Here's what a Methodist minister had to say about it:
Reflection on the Scriptures: Broken Bones—God Pleads for us to Return to Him (given by Jinn Fuller Renfro)
"I've been thinking this week about adversity. During Communion last Sunday, I read the 51st Psalm. In some translations, this Psalm includes a note that it was written after the prophet Nathan confronted David over his adultery with Bathsheba. I was particularly struck by this phrase: "Let the bones you have broken rejoice." What is David talking about here? He made the choice. He committed the sin. Why is he talking about God breaking his bones? Is he crazy? He brought his grief on himself. It wasn't God who broke him; he did that himself.
I don't think I'm alone in disliking the idea that God might bring grief and adversity into my life. I would rather think that my sufferings are the work of the Evil One, or that I brought my troubles on myself through rejecting the Light and embracing the Dark. And, I think, both these things are true. There are Dark Powers in the world. Job's story makes a lot of sense to me—my faith being tested by outside forces of Darkness and God allowing me the free choice about how I respond in adversity. And then there's the fact that I do make wrong choices without any outside help at all, thank you very much, and I sin again and again. I stray from the Divine, over and over. I get myself in trouble, and—all too often—I think I can work it out without help from the people around me, and without God's help.
I believe God's nature is Love, and it's awfully hard for me to reconcile God's loving nature and the thought that God might hurt me, or allow me to be hurt. But there's that line from Psalms: "Let the bones you have broken rejoice." Some commentators on this passage refer to a practice of ancient shepherds deliberately breaking a straying lamb's leg. Sounds cruel to me. But sheep are not meant to stray...keeping close to the shepherd preserves them from their natural enemies. If a lamb strays again and again, it's in danger of being overwhelmed by the forces against it and it's also going against its God-given, sheep-like nature. The thought that the shepherd might deliberately keep the lamb from straying starts to make some sense. A lamb healing from a broken leg has to depend on the shepherd.

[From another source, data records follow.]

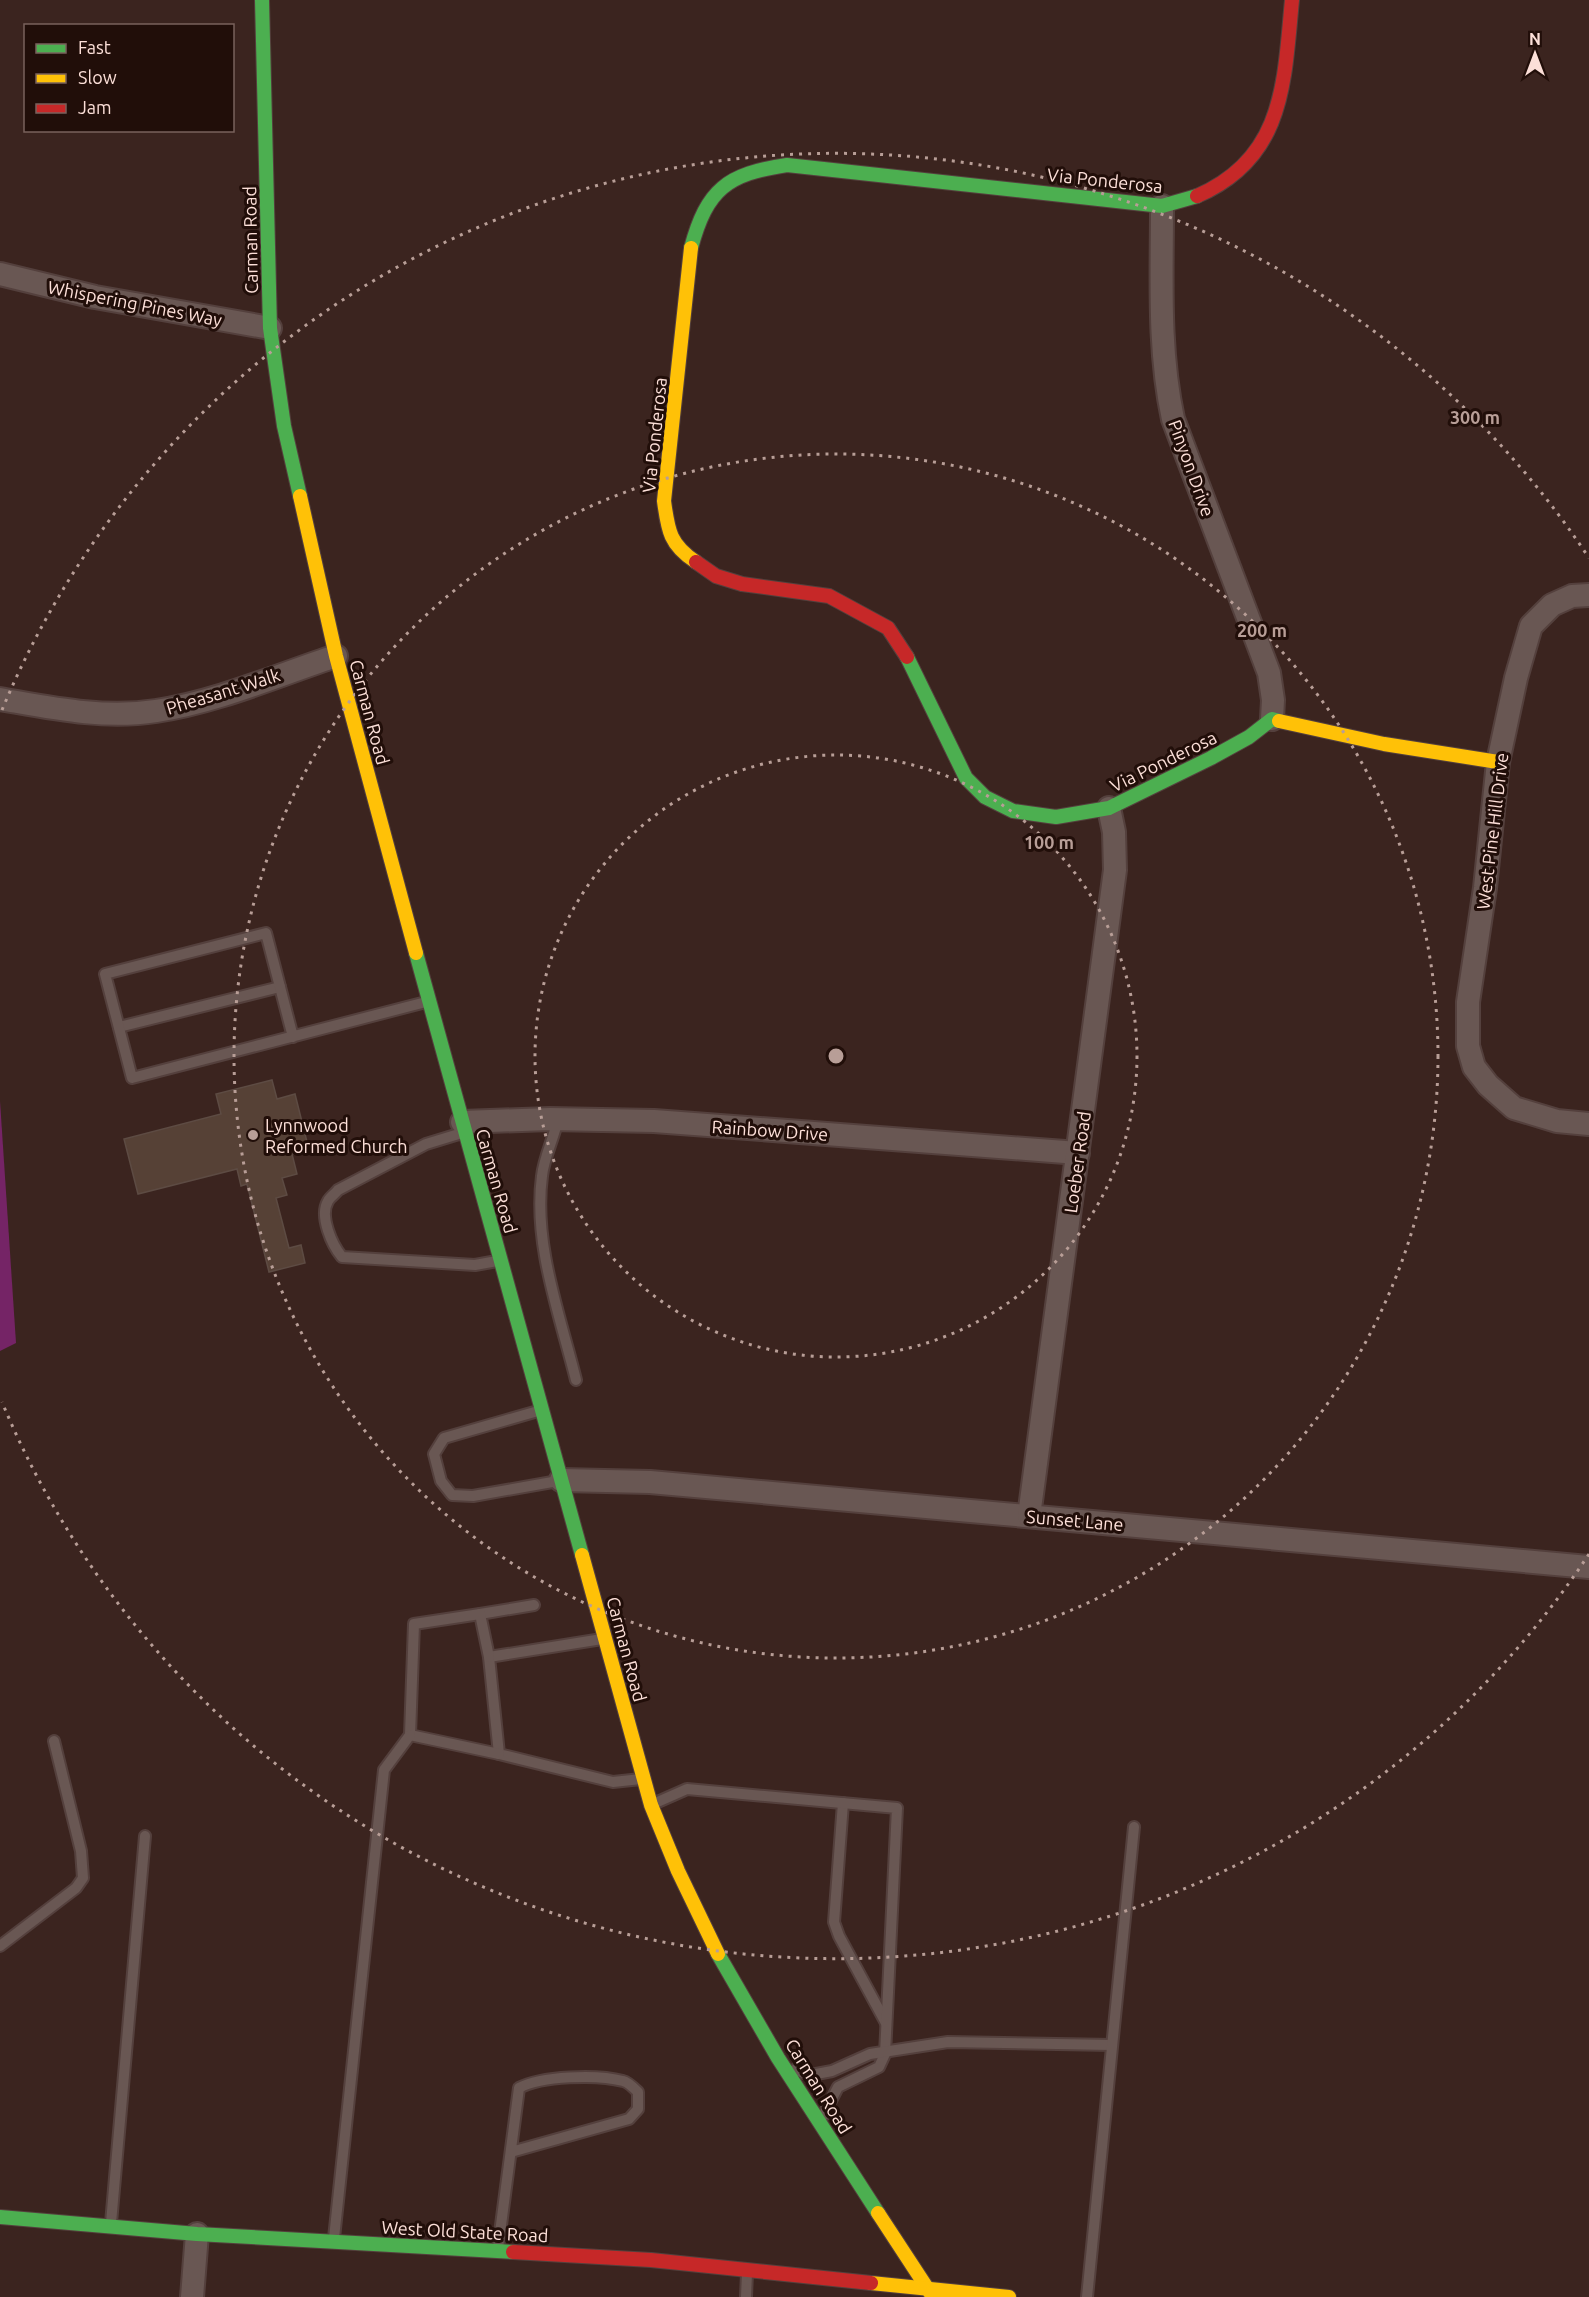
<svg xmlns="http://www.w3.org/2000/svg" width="1589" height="2297" viewBox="0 0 1589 2297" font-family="Ubuntu,sans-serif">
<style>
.forest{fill:#752466}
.building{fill:#564136;stroke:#5d4b43;stroke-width:1.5}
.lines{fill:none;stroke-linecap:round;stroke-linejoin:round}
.lane-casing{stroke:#54403d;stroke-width:14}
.street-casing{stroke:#54403d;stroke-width:26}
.fast-casing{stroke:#54403d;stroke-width:16}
.slow-casing{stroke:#54403d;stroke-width:16}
.jam-casing{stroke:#54403d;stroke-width:16}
.lane{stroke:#695753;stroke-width:10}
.street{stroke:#695753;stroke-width:22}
.fast{stroke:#4caf50;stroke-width:14}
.slow{stroke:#ffc107;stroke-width:14}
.jam{stroke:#c62828;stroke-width:14}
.ring{fill:none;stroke:#b89e97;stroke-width:3;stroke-dasharray:3 6}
.poi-dot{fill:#b89e97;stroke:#210e09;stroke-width:2}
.labels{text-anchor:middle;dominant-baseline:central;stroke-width:6;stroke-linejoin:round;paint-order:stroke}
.street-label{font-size:18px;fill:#fcdfd8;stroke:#210e09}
.poi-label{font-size:18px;fill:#fcdfd8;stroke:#210e09;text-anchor:start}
.centre{fill:#b89e97;stroke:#210e09;stroke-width:3}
.ring-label{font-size:18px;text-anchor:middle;font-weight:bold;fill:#b89e97;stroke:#210e09;stroke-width:6;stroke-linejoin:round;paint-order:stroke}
</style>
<rect width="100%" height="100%" fill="#3b241f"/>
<!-- forest -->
<polygon class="forest" points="0,1101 16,1343 0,1351"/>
<!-- building -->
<polygon class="building" points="272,1080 277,1099 295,1094 309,1150 292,1154 297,1174 282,1178 287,1195 276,1198 289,1248 301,1245 305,1263 269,1272 247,1184 241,1186 237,1169 138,1194 124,1139 221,1114 216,1094"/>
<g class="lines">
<defs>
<g id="lane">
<polyline points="119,1027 280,987"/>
<polyline points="293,1037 266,933 105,974 132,1078 426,1002"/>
<path d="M558 1119C554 1138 544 1157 542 1176 533 1244 560 1315 576 1380"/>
<path d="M462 1133 426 1144 338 1190C335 1194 330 1197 328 1201 319 1216 332 1245 342 1257L475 1265 497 1261"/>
<polyline points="538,1411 444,1438 434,1454 441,1481 452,1495 473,1496 558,1481"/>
<polyline points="480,1614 534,1605"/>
<polyline points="602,1639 489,1657 499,1754 613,1782 641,1779"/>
<polyline points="489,1657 480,1614 414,1624 410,1735 499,1754"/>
<polyline points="843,1803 834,1922 839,1936 886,2023"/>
<polyline points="653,1804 687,1789 897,1808 885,2054 879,2067 838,2087 823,2116"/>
<polyline points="0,1946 76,1888 83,1878 81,1851 54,1741"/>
<polyline points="794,2070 811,2075 832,2071 870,2054 948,2042 1112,2045"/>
<polyline points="111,2223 145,1836"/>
<polyline points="334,2238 384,1770 410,1735"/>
<path d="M498 2248 519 2088C541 2076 597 2074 623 2081 628 2082 634 2088 638 2092V2109L629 2119 511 2152"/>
<polyline points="746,2297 747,2273"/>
<polyline points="1087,2297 1134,1827"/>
</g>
<g id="street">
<path d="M1162 206C1162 278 1158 349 1173 419L1269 673 1273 700 1272 719"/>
<polyline points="0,274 95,297 270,328"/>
<polyline points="1589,595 1572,596 1552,605 1531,626 1516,678 1498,762 1485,888 1468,1002 1468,1046 1474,1067 1488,1085 1514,1108 1557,1121 1589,1124"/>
<path d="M0 699C52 708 103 719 156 711 217 702 278 675 336 656"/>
<polyline points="462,1122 550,1119 654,1121 1078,1153"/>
<polyline points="561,1480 650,1482 1589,1567"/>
<polyline points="1029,1516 1115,870 1114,832 1109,808"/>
<polyline points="192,2297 197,2234"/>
</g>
<g id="fast">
<polyline points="262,0 270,328 284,426 300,496"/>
<path d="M691 248C707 189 727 174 787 165L1162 206 1197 196"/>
<polyline points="907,657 966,778 985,797 1013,811 1056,817 1109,808 1211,758 1249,737 1272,719 1279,721"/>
<polyline points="416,953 582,1555"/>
<polyline points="718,1954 778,2058 878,2213"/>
<polyline points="0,2217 197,2234 513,2252"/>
</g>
<g id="slow">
<path d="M691 248 664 501C668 531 670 545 696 562"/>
<polyline points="300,496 336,656 416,953"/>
<polyline points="1279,721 1384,744 1498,762"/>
<polyline points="582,1555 651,1805 678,1871 718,1954"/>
<polyline points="878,2213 933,2297"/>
<polyline points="871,2283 1009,2297"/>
</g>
<g id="jam">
<path d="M1197 196C1285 158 1284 82 1292 0"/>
<polyline points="696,562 716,576 742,584 829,596 888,628 907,657"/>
<polyline points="513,2252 651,2260 871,2283"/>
</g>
</defs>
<!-- lane casing -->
<use href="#lane" class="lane-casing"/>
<!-- street casing -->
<use href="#street" class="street-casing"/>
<!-- fast casing -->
<use href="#fast" class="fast-casing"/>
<!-- slow casing -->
<use href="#slow" class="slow-casing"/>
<!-- jam casing -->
<use href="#jam" class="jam-casing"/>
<!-- lane -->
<use href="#lane" class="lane"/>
<!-- street -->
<use href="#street" class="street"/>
<!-- fast -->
<use href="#fast" class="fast"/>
<!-- slow -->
<use href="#slow" class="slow"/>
<!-- jam -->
<use href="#jam" class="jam"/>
</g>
<!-- distance rings -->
<g class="ring">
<circle cx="836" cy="1056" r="301"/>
<circle cx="836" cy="1056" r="602"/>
<path d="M1589 1554A903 903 0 0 1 2 1402M2 710A903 903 0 0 1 1589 558"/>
</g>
<!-- markers -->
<circle class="poi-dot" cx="253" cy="1135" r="6"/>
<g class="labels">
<!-- street labels -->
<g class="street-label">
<text transform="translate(1105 180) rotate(6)">Via Ponderosa</text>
<text transform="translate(250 240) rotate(-91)">Carman Road</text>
<text transform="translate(135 303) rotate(11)">Whispering Pines Way</text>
<text transform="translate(654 435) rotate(-84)">Via Ponderosa</text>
<text transform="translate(1192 468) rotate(70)">Pinyon Drive</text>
<text transform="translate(223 691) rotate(-17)">Pheasant Walk</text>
<text transform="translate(370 712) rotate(75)">Carman Road</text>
<text transform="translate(1163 761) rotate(-26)">Via Ponderosa</text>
<text transform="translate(1492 831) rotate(-83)">West Pine Hill Drive</text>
<text transform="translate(770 1130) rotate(4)">Rainbow Drive</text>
<text transform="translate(1077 1162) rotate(-82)">Loeber Road</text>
<text transform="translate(497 1181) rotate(74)">Carman Road</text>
<text transform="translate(1075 1520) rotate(5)">Sunset Lane</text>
<text transform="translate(627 1649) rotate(75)">Carman Road</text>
<text transform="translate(819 2086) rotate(58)">Carman Road</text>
<text transform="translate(465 2231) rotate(3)">West Old State Road</text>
</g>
<!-- poi labels -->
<g class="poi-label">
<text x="265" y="1125">Lynnwood<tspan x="265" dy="21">Reformed Church</tspan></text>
</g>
</g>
<circle cx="836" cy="1056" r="9" class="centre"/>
<g class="ring-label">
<text x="1475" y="424">300 m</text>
<text x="1262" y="637">200 m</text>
<text x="1049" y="849">100 m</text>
</g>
<!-- legend -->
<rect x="24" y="24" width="210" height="108" fill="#210e09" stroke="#79625c" stroke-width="1.5"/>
<rect x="36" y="44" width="30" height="9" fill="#4caf50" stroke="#79625c" stroke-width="1.5"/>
<text x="78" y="54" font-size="18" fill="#fcdfd8">Fast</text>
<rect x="36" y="74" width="30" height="9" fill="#ffc107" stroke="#79625c" stroke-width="1.5"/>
<text x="78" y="84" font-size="18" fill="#fcdfd8">Slow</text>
<rect x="36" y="104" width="30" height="9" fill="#c62828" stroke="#79625c" stroke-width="1.5"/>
<text x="78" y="114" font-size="18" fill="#fcdfd8">Jam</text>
<!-- north arrow -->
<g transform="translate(1535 54)" stroke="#210e09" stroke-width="4.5" paint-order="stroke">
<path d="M0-4.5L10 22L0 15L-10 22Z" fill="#fcdfd8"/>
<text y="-9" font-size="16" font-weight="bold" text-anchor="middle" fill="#fcdfd8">N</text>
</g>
</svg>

The shepherd must carry the lamb until it is healed. The shepherd brings the lamb food and water until it's healed. The lamb and the shepherd would bond during this time, and when the lamb is healed, I can't help but imagine the lamb's natural inclination to stick close to the shepherd is strengthened, and it's not as likely to put itself in danger from forces that wish to devour it.
Well, that makes sense to me. But can I embrace the thought of a God, a loving shepherd, who would hobble me, or metaphorically break my leg, to keep me closer to him when I start to stray? Would God give me a problem to make me more dependent on him, to help me learn to rely entirely on him, to bring me closer and to help keep me closer to the Divine? I think of sheep as stupid—don't you?—and yet in both Old and New Testaments, the metaphor of God as Shepherd and people as sheep comes up again and again. I really don't want to see myself as a sheep; I rebel against the notion. But isn't that how I get myself into trouble, time and again? And how about all the times when I am just not paying attention, when I wander off the Path because I'm not thinking about what I'm doing or—as we say in my family—"Look, something shiny!" and I leave the Path to go investigate? I have to actively fight the feeling that I can handle just about anything that comes my way. If I must see myself as a sheep, I'd like to see myself as a smart, fierce sheep, which is pretty funny when you think about it. Smart, fierce, independent sheep, if they even exist, wouldn't last long in a world full of things with fangs and claws. When I suffer the delusion that I'm the smartest, baddest sheep in the flock, I tend to venture into dangerous territory, and I suffer pain—every time—as a result. More importantly, I stray from the Shepherd and it's often hard to find my way back."